By Noah Rayman | Nov 15 2012central bank ,Chedly Ayari ,David Lipton ,imf ,Recovery
The International Monetary Fund (IMF) is willing to provide much-needed financing to help boost Tunisia’s slow economic recovery, according to First Deputy Manager of the IMF David Lipton.
Lipton offered support yesterday in Tunis at an economic conference on the regional economic outlook, jointly hosted by the IMF and the Tunisian Central Bank (BCT), that painted a gloomy picture of the prospects for a robust recovery in Tunisia and other post-revolution economies.

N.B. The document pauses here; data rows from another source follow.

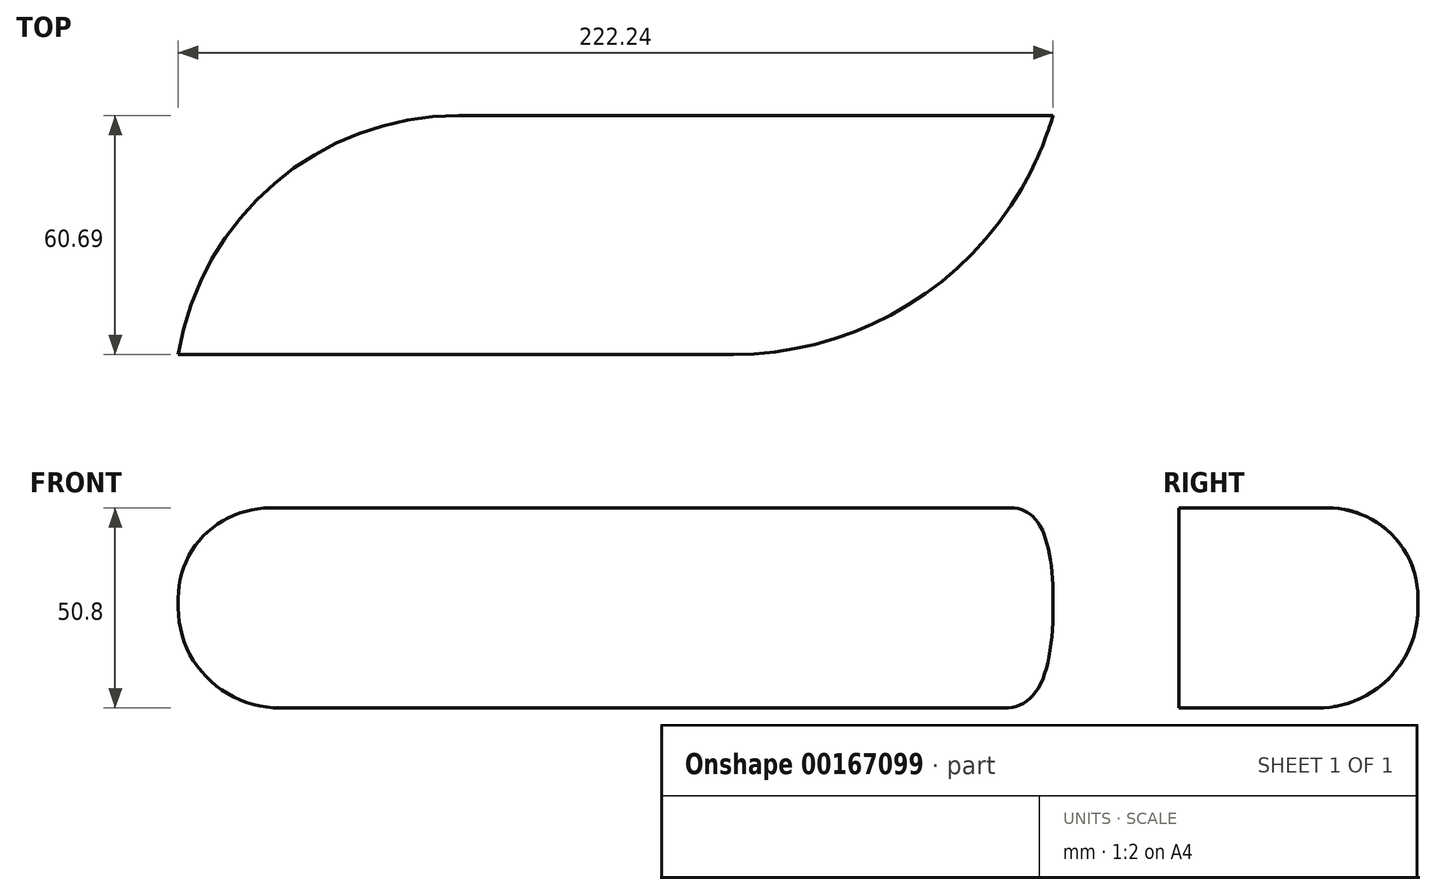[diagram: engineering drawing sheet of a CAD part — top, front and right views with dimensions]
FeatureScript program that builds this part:
annotation { "Feature Type Name" : "Feature", "Feature Type Description" : "" }
export const myFeature = defineFeature(function(context is Context, id is Id, definition is map)
    precondition{}
    {
        {
            var Q0;
            Q0=qCreatedBy(makeId("Top.planeOp"),FACE);
            var sketch = newSketch(context, id + "F0", { "sketchPlane" : qUnion([Q0])});
            skLineSegment(sketch, "E0", {"start": v(-57.76, 60.72) * mm, "end": v(83.25, 60.72) * mm});
            skArc(sketch, "E1", {"start": v(83.25, 60.72) * mm, "mid": v(133.95, 77.57) * mm, "end": v(164.48, 121.41) * mm});
            skLineSegment(sketch, "E2", {"start": v(164.48, 121.41) * mm, "end": v(13.43, 121.41) * mm});
            skArc(sketch, "E3", {"start": v(13.43, 121.41) * mm, "mid": v(-33.35, 104.18) * mm, "end": v(-57.76, 60.72) * mm});
            skSolve(sketch);
        }
        {
            var Q0;
            Q0=qSketchRegion(id+"F0",true);
            extrude(context, id + "F1", {"entities" : qUnion([Q0]), "depth" : 50.8 * mm});
        }
        {
            var Q0;
            Q0=makeQuery(id+"F1.opExtrude","CAP_EDGE",EDGE,{"disambiguationData":[OSD([sQuery(id+"F0.wireOp",EDGE,"E3")])],"isStart":false});
            var Q1;
            Q1=makeQuery(id+"F1.opExtrude","CAP_EDGE",EDGE,{"disambiguationData":[OSD([sQuery(id+"F0.wireOp",EDGE,"E2")])],"isStart":false});
            fillet(context, id + "F2", {"entities" : qUnion([Q0, Q1]), "radius" : 22.86 * mm, "tangentPropagation" : true, "allowEdgeOverflow" : false});
        }
        {
            var Q0;
            Q0=makeQuery(id+"F1.opExtrude","CAP_EDGE",EDGE,{"disambiguationData":[OSD([sQuery(id+"F0.wireOp",EDGE,"E2")])],"isStart":true});
            var Q1;
            Q1=makeQuery(id+"F1.opExtrude","CAP_EDGE",EDGE,{"disambiguationData":[OSD([sQuery(id+"F0.wireOp",EDGE,"E3")])],"isStart":true});
            fillet(context, id + "F3", {"entities" : qUnion([Q0, Q1]), "radius" : 25.4 * mm, "tangentPropagation" : true, "allowEdgeOverflow" : false});
        }
    });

The IMF adjusted its global projection for growth in 2012 last month to 3.3%, down from 3.5% in April, in view of the Eurozone crisis and the U.S. “fiscal cliff.” In the Middle East and North Africa (MENA) region, where an uptick in oil exports from Libya lifted growth slightly, the IMF also adjusted its projections for growth down from 5.3% to 4.2% in 2012.

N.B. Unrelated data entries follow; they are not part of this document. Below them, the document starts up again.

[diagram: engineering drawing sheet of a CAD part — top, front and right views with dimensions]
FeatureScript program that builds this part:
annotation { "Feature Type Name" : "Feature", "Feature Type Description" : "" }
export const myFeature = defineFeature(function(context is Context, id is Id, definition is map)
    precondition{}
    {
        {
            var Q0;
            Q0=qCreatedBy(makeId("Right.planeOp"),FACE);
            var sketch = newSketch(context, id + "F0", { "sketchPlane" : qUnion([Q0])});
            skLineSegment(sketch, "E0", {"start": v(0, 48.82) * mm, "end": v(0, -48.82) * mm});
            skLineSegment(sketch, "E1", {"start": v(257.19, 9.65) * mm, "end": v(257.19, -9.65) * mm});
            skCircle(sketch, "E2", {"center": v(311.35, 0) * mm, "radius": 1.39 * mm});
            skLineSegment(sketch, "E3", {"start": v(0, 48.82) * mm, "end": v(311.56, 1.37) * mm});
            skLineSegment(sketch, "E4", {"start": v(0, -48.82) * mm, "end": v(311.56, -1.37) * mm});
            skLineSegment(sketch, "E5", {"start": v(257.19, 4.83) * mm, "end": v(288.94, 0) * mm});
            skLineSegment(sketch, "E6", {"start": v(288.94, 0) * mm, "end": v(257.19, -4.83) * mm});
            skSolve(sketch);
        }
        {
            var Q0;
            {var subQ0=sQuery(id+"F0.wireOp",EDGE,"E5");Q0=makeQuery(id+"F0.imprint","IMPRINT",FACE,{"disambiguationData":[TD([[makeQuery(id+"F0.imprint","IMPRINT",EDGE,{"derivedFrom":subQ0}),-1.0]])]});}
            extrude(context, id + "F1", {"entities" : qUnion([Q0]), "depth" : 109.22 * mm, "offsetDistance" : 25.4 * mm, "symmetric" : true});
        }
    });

“If the government sees a need, the IMF stands ready to provide financial assistance,” Lipton said, speaking before Director of the BCT Chedly Ayari and Tunisian business leaders.

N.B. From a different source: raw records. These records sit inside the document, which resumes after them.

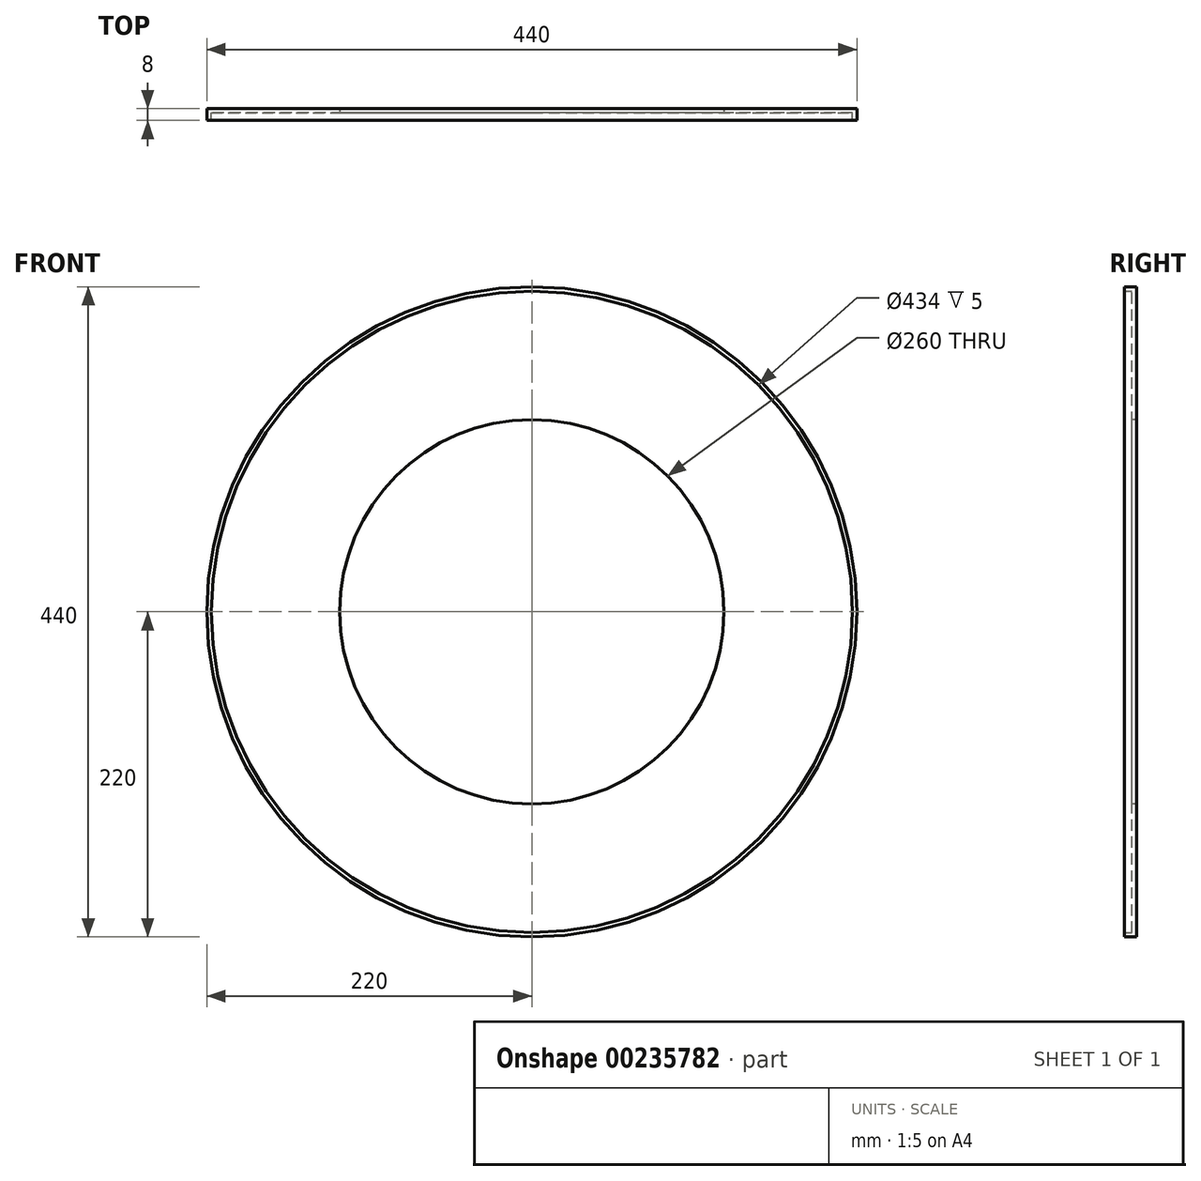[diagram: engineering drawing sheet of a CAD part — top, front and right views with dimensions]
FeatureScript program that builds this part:
annotation { "Feature Type Name" : "Feature", "Feature Type Description" : "" }
export const myFeature = defineFeature(function(context is Context, id is Id, definition is map)
    precondition{}
    {
        {
            var Q0;
            Q0=qCreatedBy(makeId("Front.planeOp"),FACE);
            var sketch = newSketch(context, id + "F0", { "sketchPlane" : qUnion([Q0])});
            skCircle(sketch, "E0", {"center": v(0, 0) * mm, "radius": 220 * mm});
            skSolve(sketch);
        }
        {
            var Q0;
            Q0=makeQuery(id+"F0.imprint","IMPRINT",FACE,{"disambiguationData":[TD([[makeQuery(id+"F0.imprint","IMPRINT",EDGE,{"derivedFrom":sQuery(id+"F0.wireOp",EDGE,"E0")}),1.0]])]});
            extrude(context, id + "F1", {"entities" : qUnion([Q0]), "depth" : 8 * mm});
        }
        {
            var Q0;
            Q0=makeQuery(id+"F1.opExtrude","CAP_FACE",FACE,{"disambiguationData":[OSD([sQuery(id+"F0.wireOp",EDGE,"E0")])],"isStart":false});
            shell(context, id + "F2", {"entities" : qUnion([Q0]), "thickness" : 3 * mm});
        }
        {
            var Q0;
            Q0=makeQuery(id+"F1.opExtrude","CAP_FACE",FACE,{"disambiguationData":[OSD([sQuery(id+"F0.wireOp",EDGE,"E0")])],"isStart":false});
            var sketch = newSketch(context, id + "F3", { "sketchPlane" : qUnion([Q0])});
            skCircle(sketch, "E1", {"center": v(0, 0) * mm, "radius": 130 * mm});
            skSolve(sketch);
        }
        {
            var Q0;
            Q0=makeQuery(id+"F3.imprint","IMPRINT",FACE,{"disambiguationData":[TD([[makeQuery(id+"F3.imprint","IMPRINT",EDGE,{"derivedFrom":sQuery(id+"F3.wireOp",EDGE,"E1")}),1.0]])]});
            extrude(context, id + "F4", {"entities" : qUnion([Q0]), "operationType" : NewBodyOperationType.REMOVE, "endBound" : BoundingType.THROUGH_ALL, "oppositeDirection" : true, "depth" : 25 * mm});
        }
    });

The IMF forecasts that the MENA region will require 33 billion Euros ($42 billion) in international financing in 2013, as exports suffer and the number of tourists continues to lag behind pre-revolution figures. Tunisia, where government reserves have fallen by 24% since 2010, will require more than 5 billion euros in international financing in 2012 and in 2013, the IMF projects.
“The odds appear somewhat stacked against Arab countries in transition,” Lipton said. “In addition to the slowing world economy and the ongoing uncertainties in Europe, higher food and fuel prices and the conflict in Syria… are jeopardizing the fragile gains that have been made.”
MENA economies continue to face high unemployment, large budget deficits, and limited flexibility in the private sector, said Amine Mati, head of the IMF mission to Tunisia.
In Tunisia, where the number of tourists has fallen by 13.5% since 2010, the unemployment rate hovers around 18%, he said.
The region must reform regulation of the private sector, improve education, and develop greater access to financing to sustain the recovery, Mati said.
“This is an opportune moment to fix the economies in transition,” Mati said. “Rapid political action and macroeconomic reform will boost the recovery, economic competitiveness, and job creation.”
An IMF delegation is currently in Egypt negotiating a $4.8 billion loan requested by the local government.
In Tunisia, the IMF has focused on providing authorities with technical advice, Lipton said.
A loan from the IMF, if requested, would not target a particular sector but would rather aim to “rebalance macroeconomic policy and restore stability,” Lipton said.
Lipton called on the international community to support the region’s recovery through trade and investment.
“We at the IMF are willing to do what we can to help you and to encourage the rest of the international community to join in that effort,” Lipton said.